Он хорошо знал обличительные слова древнего мыслителя Мэн-цзы, обращённые к Лянскому князю: «На кухне твоей жирное мясо, в конюшнях твоих сытые кони, у народа же твоего измождённый вид, и на пустырях трупы умерших от голода». Он ещё напишет стихи о тех, кто в тонкой одежде скачет на сытых конях!

Никак нельзя думать, что гуманистические устремления поэта зависели именно от его конфуцианского воспитания. Конфуций и Мэн-цзы с их пафосом спокойного обличения как бы легализовали своею терминологией воинствующее человеколюбие Бо Цзюй-и.
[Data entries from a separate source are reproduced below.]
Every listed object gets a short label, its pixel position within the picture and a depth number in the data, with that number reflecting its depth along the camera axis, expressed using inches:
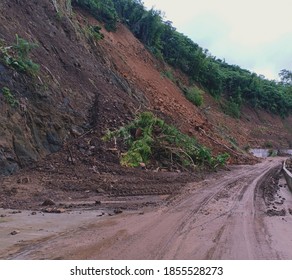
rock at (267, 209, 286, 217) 343.0
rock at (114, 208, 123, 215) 346.9
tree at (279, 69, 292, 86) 3799.2
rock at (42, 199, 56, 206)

А за тринадцать веков, что пролегли между Конфуцием и Бо Цзюй-и, уже отгремели грозы тревожной жизни и поэзии Цюй Юаня, произнёсшего своё доброе слово о человеке; уже прозвучали и мудрый протест, и призывы к правде в стихах Тао Юань-мина, оказавшего самое большое влияние на последующую китайскую поэзию; уже умы и сердца людей исполнились удивлением перед необычайностью мира, открытого им Ли Бо; и, наконец, чуть не перед глазами Бо Цзюй-и был Ду Фу, ставший на защиту угнетённых и униженных, сделавший поэзию оружием разящим.

Все они оказались учителями Бо Цзюй-и, и ни об одном из них при редкой живучести китайской традиции забыть он не мог, как не мог он не помнить и о первом памятнике поэзии «Шицзине» («Книге песен»), аллегории которого тоже содержали в себе прежде всего мысль о человеке. Вот почему, рассматривая взгляды Бо Цзюй-и на жизнь, новые даже по сравнению с ближайшим его предшественником Ду Фу, нельзя проходить и мимо той древности, что никогда не переставала напоминать о себе и в окружающей поэта действительности, и в его стихах.